Renewable energies are an excellent alternative for fossil energy, however it has a capricious character. The wind doesn’t blow on demand, and the sun doesn’t shine at night.
This is the reason why the current energy system is changing from a supply-regulated system towards a demand-response system.
In this project, we explore the flexibility potential of drinking water production.
We investigate the inherent flexibility – in energy use – of drinking water treatment plants, and whether this can be used for Demand Response purposes. We perform a literature survey, model-based experiments and forecasting methods for drinking water demand, in order to let drinking water production have a maximum positive impact on the energy transition.
The literature survey showed there is a knowledge gap concerning the effect of variable drinking water production speeds can have on the produced drinking water’s quality. One reason is that there never was any practical reason to explore ways of exploiting the flexibility in treatment plants.

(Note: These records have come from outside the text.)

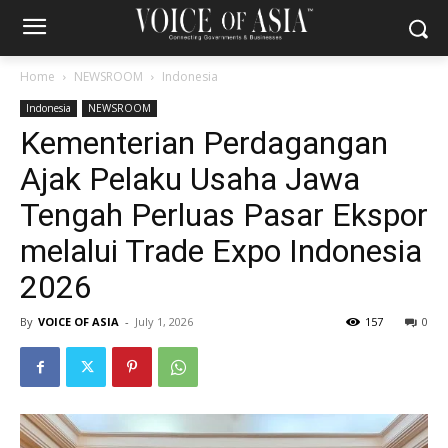
Home
NEWSROOM
Indonesia
Indonesia
NEWSROOM
Kementerian Perdagangan
Ajak Pelaku Usaha Jawa
Tengah Perluas Pasar Ekspor
melalui Trade Expo Indonesia
2026
By
VOICE OF ASIA
-
July 1, 2026
157
0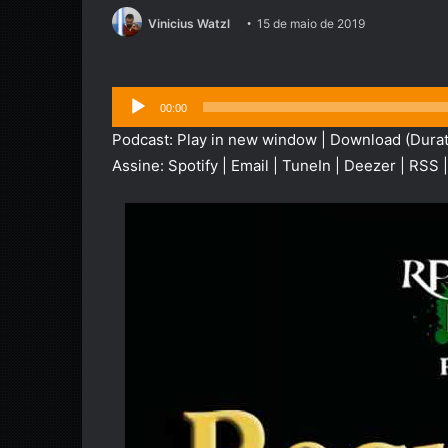
Vinicius Watzl
15 de maio de 2019
Tocador
00:00
de
Podcast:
Play in new window
|
Download
(Durat
áudio
Assine:
Spotify
|
Email
|
TuneIn
|
Deezer
|
RSS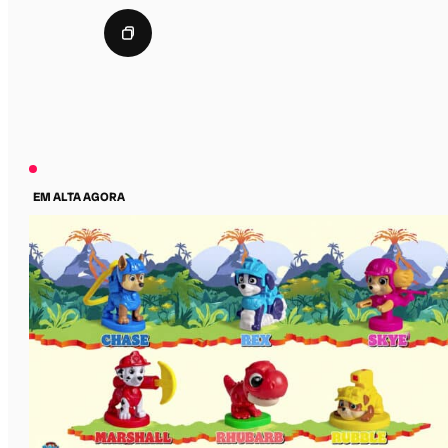
EM ALTA AGORA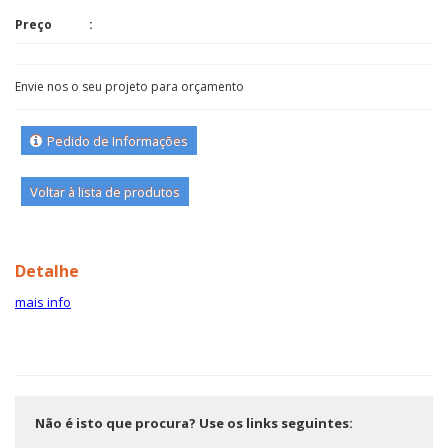
Preço
Envie nos o seu projeto para orçamento
Pedido de Informações
Voltar à lista de produtos
Detalhe
mais info
Não é isto que procura? Use os links seguintes: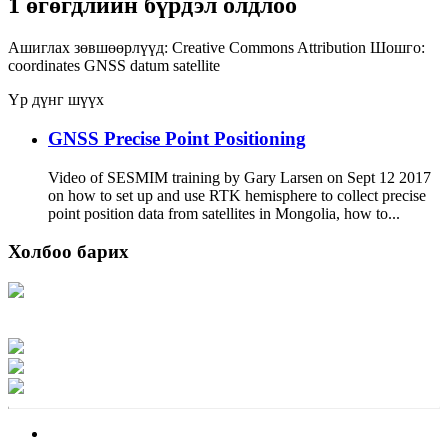
1 өгөгдлийн бүрдэл олдлоо
Ашиглах зөвшөөрлүүд:
Creative Commons Attribution
Шошго:
coordinates
GNSS
datum
satellite
Үр дүнг шүүх
GNSS Precise Point Positioning
Video of SESMIM training by Gary Larsen on Sept 12 2017
on how to set up and use RTK hemisphere to collect precise
point position data from satellites in Mongolia, how to...
Холбоо барих
Хаяг: Ашигт малтмал, газрын тосны газар, Монгол Улс, Улаанбаатар хот
15170, Чингэлтэй дүүрэг, Барилгачдын талбай-3, Засгийн газрын XII байр,
баруун жигүүр
Факс: 976-11-310370
Вэб админ: 976-51-263915
Цахим шуудан: info@mrpam.gov.mn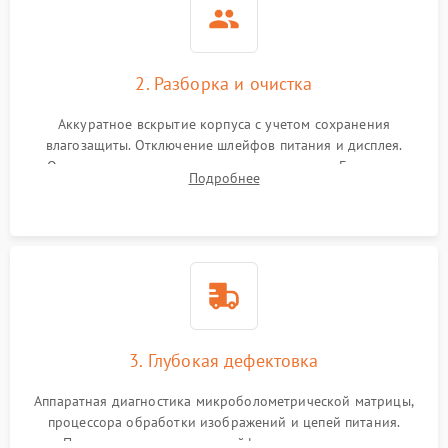
2. Разборка и очистка
Аккуратное вскрытие корпуса с учетом сохранения
влагозащиты. Отключение шлейфов питания и дисплея.
Очистка внутренних плат от окислов и пыли. Бережная
Подробнее
обработка германиевого объектива специализированными
растворами.
3. Глубокая дефектовка
Аппаратная диагностика микроболометрической матрицы,
процессора обработки изображений и цепей питания.
Проверка целостности шлейфов, модуля памяти и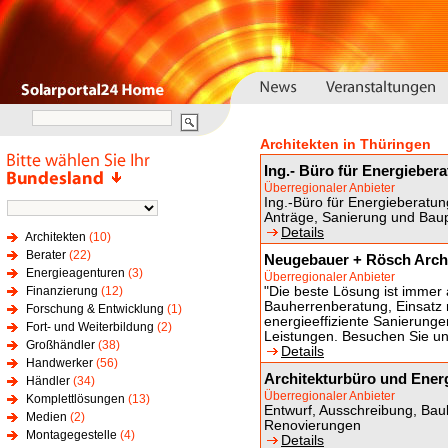
Architekten in Thüringen
Ing.- Büro für Energiebe
Überregionaler Anbieter
Ing.-Büro für Energieberat
Anträge, Sanierung und Baup
Details
Architekten
(10)
Berater
(22)
Neugebauer + Rösch Arch
Energieagenturen
(3)
Überregionaler Anbieter
Finanzierung
(12)
"Die beste Lösung ist immer 
Bauherrenberatung, Einsatz 
Forschung & Entwicklung
(1)
energieeffiziente Sanierunge
Fort- und Weiterbildung
(2)
Leistungen. Besuchen Sie u
Großhändler
(38)
Details
Handwerker
(56)
Architekturbüro und Ener
Händler
(34)
Überregionaler Anbieter
Komplettlösungen
(13)
Entwurf, Ausschreibung, Ba
Medien
(2)
Renovierungen
Montagegestelle
(4)
Details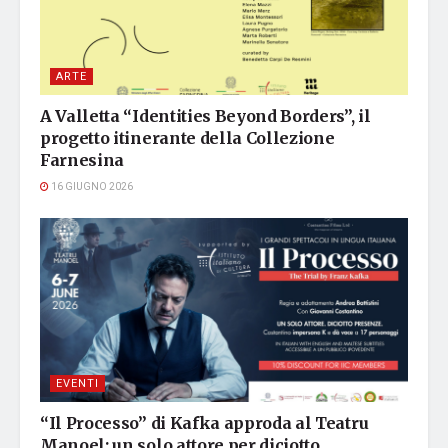
ARTE
A Valletta “Identities Beyond Borders”, il
progetto itinerante della Collezione
Farnesina
16 GIUGNO 2026
EVENTI
“Il Processo” di Kafka approda al Teatru
Manoel: un solo attore per diciotto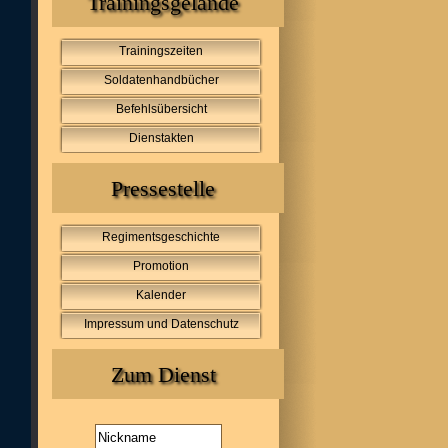
Trainingsgelände
Trainingszeiten
Soldatenhandbücher
Befehlsübersicht
Dienstakten
Pressestelle
Regimentsgeschichte
Promotion
Kalender
Impressum und Datenschutz
Zum Dienst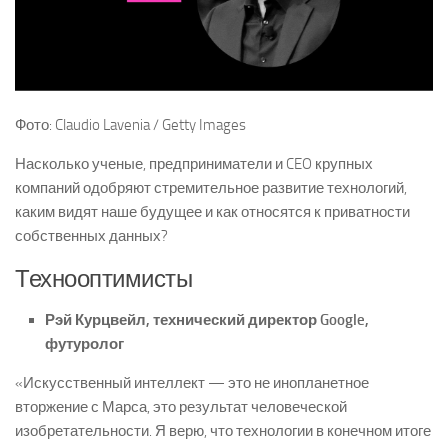
Фото: Claudio Lavenia / Getty Images
Насколько ученые, предприниматели и CEO крупных
компаний одобряют стремительное развитие технологий,
каким видят наше будущее и как относятся к приватности
собственных данных?
Технооптимисты
Рэй Курцвейл, технический директор Google,
футуролог
«Искусственный интеллект — это не инопланетное
вторжение с Марса, это результат человеческой
изобретательности. Я верю, что технологии в конечном итоге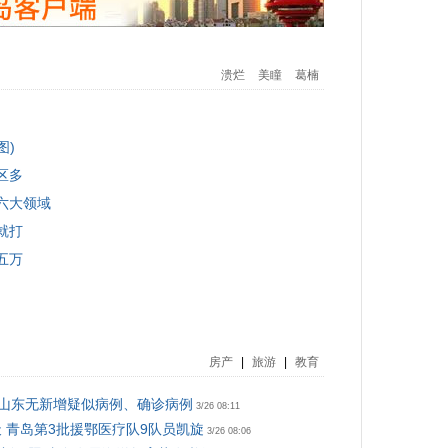
溃烂
美瞳
葛楠
图)
区多
六大领域
就打
五万
房产
|
旅游
|
教育
24时山东无新增疑似病例、确诊病例
3/26 08:11
天 青岛第3批援鄂医疗队9队员凯旋
3/26 08:06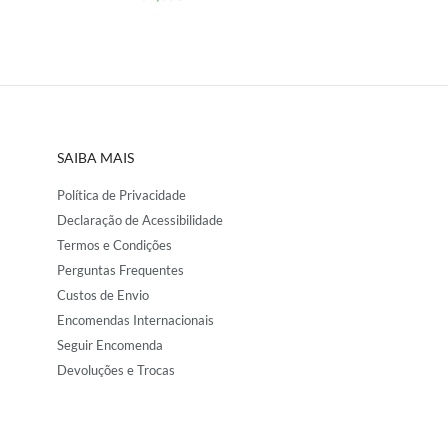
SAIBA MAIS
Política de Privacidade
Declaração de Acessibilidade
Termos e Condições
Perguntas Frequentes
Custos de Envio
Encomendas Internacionais
Seguir Encomenda
Devoluções e Trocas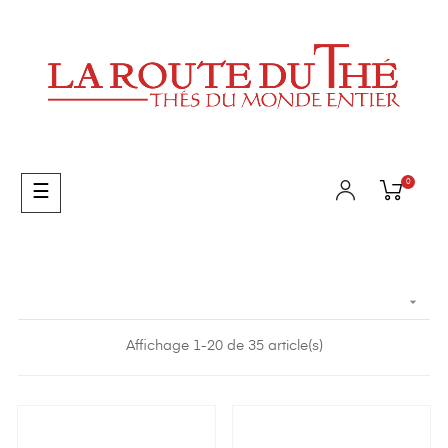
0
Basculer
☰
la
navigation

Affichage 1-20 de 35 article(s)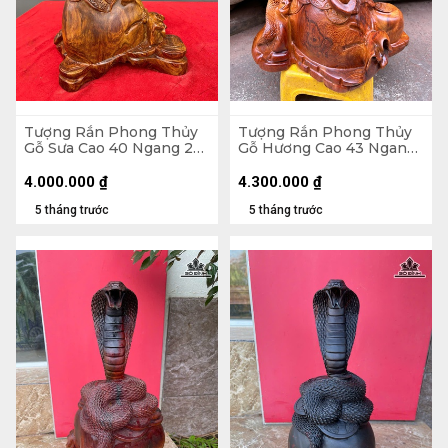
Tượng Rắn Phong Thủy
Tượng Rắn Phong Thủy
Gỗ Sưa Cao 40 Ngang 26
Gỗ Hương Cao 43 Ngang
Sâu 19 (cm)
39 Sâu 23 (cm)
4.000.000
₫
4.300.000
₫
5 tháng trước
5 tháng trước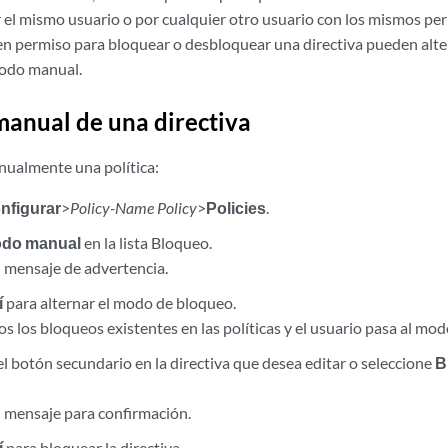
el mismo usuario o por cualquier otro usuario con los mismos pe
en permiso para bloquear o desbloquear una directiva pueden alte
modo manual.
anual de una directiva
ualmente una política:
nfigurar
>
Policy-Name Policy
>
Policies
.
do manual
en la lista Bloqueo.
 mensaje de advertencia.
í
para alternar el modo de bloqueo.
os los bloqueos existentes en las políticas y el usuario pasa al mo
el botón secundario en la directiva que desea editar o seleccione
B
 mensaje para confirmación.
í
para bloquear la directiva.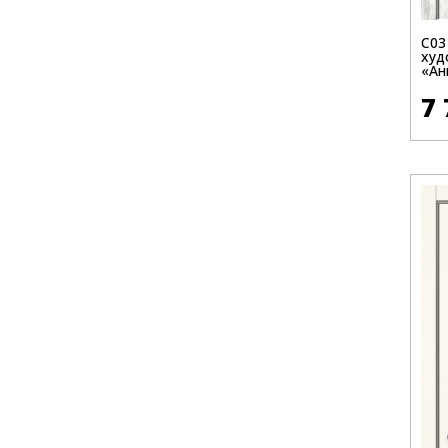
C03
худ
«Ан
7 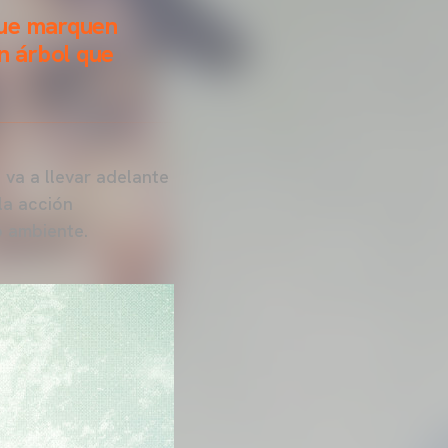
 que marquen
n árbol que
 va a llevar adelante
la acción
o ambiente.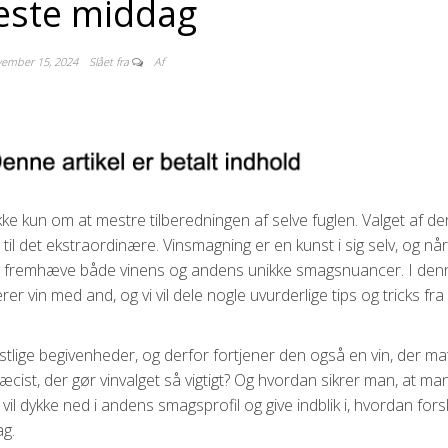
ste middag
vember 15, 2024
Slået fra
Af
e kun om at mestre tilberedningen af selve fuglen. Valget af de
 til det ekstraordinære. Vinsmagning er en kunst i sig selv, og nå
alg fremhæve både vinens og andens unikke smagsnuancer. I den
er vin med and, og vi vil dele nogle uvurderlige tips og tricks fra
stlige begivenheder, og derfor fortjener den også en vin, der m
ist, der gør vinvalget så vigtigt? Og hvordan sikrer man, at ma
i vil dykke ned i andens smagsprofil og give indblik i, hvordan fors
ag.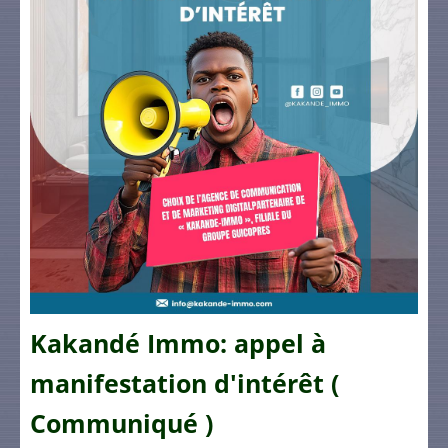
Kakandé Immo: appel à
manifestation d'intérêt (
Communiqué )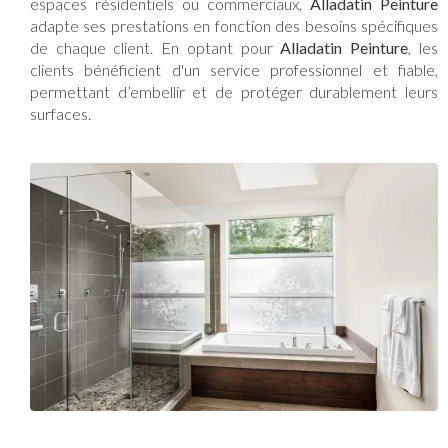
espaces résidentiels ou commerciaux,
Alladatin Peinture
adapte ses prestations en fonction des besoins spécifiques
de chaque client. En optant pour
Alladatin Peinture
, les
clients bénéficient d'un service professionnel et fiable,
permettant d’embellir et de protéger durablement leurs
surfaces.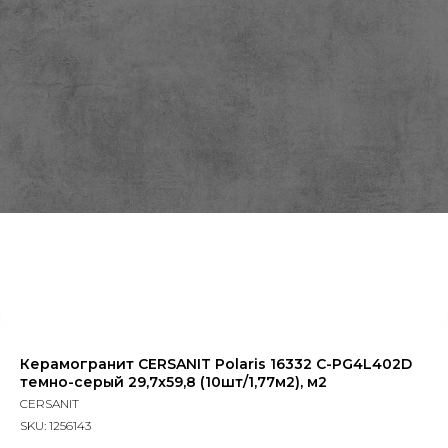
Керамогранит CERSANIT Polaris 16332 C-PG4L402D
темно-серый 29,7x59,8 (10шт/1,77м2), м2
CERSANIT
SKU:
1256143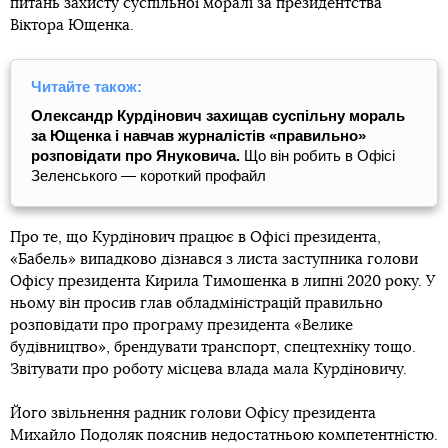
питань захисту суспільної моралі за президентства
Віктора Ющенка.
Читайте також:
Олександр Курдінович захищав суспільну мораль
за Ющенка і навчав журналістів «правильно»
розповідати про Януковича.
Що він робить в Офісі
Зеленського — короткий профайл
Про те, що Курдінович працює в Офісі президента,
«Бабель» випадково дізнався з листа заступника голови
Офісу президента Кирила Тимошенка в липні 2020 року. У
ньому він просив глав обладміністрацій правильно
розповідати про програму президента «Велике
будівництво», брендувати транспорт, спецтехніку тощо.
Звітувати про роботу місцева влада мала Курдіновичу.
Його звільнення радник голови Офісу президента
Михайло Подоляк пояснив недостатньою компетентністю.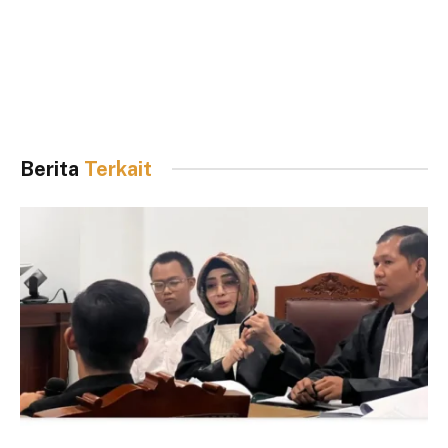
Berita
Terkait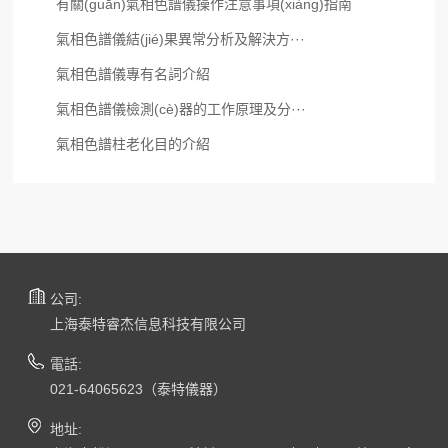
有關(guān)氣相色譜儀操作注意事項(xiàng)指南
氣相色譜儀結(jié)果異常分析及解決方···
氣相色譜儀專有名詞介紹
氣相色譜儀檢測(cè)器的工作原理及分···
氣相色譜柱老化目的介紹
公司:
上海泰特睿杰信息科技有限公司
電話:
021-64065623（泰特儀器）
地址: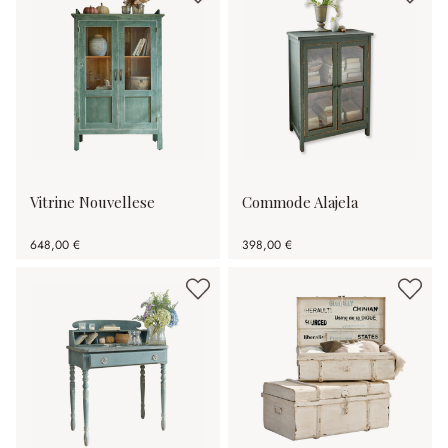
Vitrine Nouvellese
Commode Alajela
648,00 €
398,00 €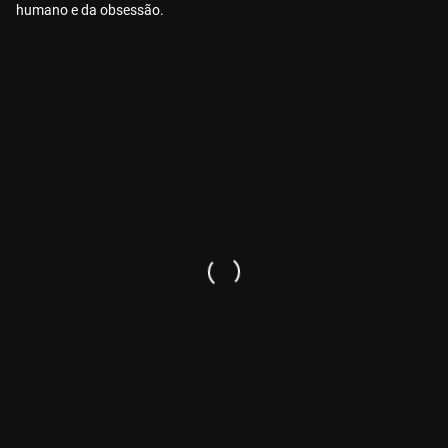
humano e da obsessão.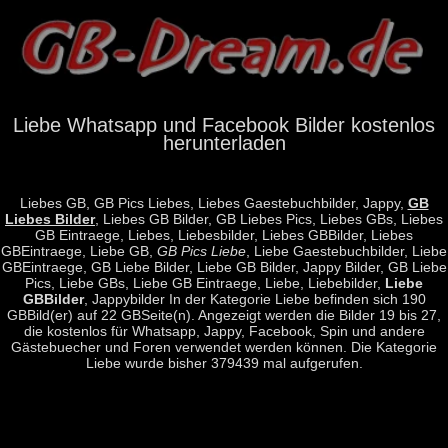
Liebe Whatsapp und Facebook Bilder kostenlos
herunterladen
Liebes GB, GB Pics Liebes, Liebes Gaestebuchbilder, Jappy,
GB
Liebes Bilder
, Liebes GB Bilder, GB Liebes Pics, Liebes GBs, Liebes
GB Eintraege, Liebes, Liebesbilder, Liebes GBBilder, Liebes
GBEintraege, Liebe GB,
GB Pics Liebe
, Liebe Gaestebuchbilder, Liebe
GBEintraege, GB Liebe Bilder, Liebe GB Bilder, Jappy Bilder, GB Liebe
Pics, Liebe GBs, Liebe GB Eintraege, Liebe, Liebebilder,
Liebe
GBBilder
, Jappybilder In der Kategorie Liebe befinden sich 190
GBBild(er) auf 22 GBSeite(n). Angezeigt werden die Bilder 19 bis 27,
die kostenlos für Whatsapp, Jappy, Facebook, Spin und andere
Gästebuecher und Foren verwendet werden können. Die Kategorie
Liebe wurde bisher 379439 mal aufgerufen.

Although there is also little research on improving cost-effectiveness of treatment plants, due to the relatively low production costs. The majority of the focus of cost effectiveness lies on distribution of drinking water, which can have a significant energy use. The environmental impact of drinking water treatment processes is limited, making large investments in improving the environmental impact unlikely.
The model-based study shows that limiting discharge variations of a single ‘production street’ in a treatment plants has limited consequences for the profitability of the exploitation of flexibility.
For the water companies it seems that, for now, the most profitable way of assisting the energy transition is by forecasting energy use in order to purchase electricity on a sustainable market.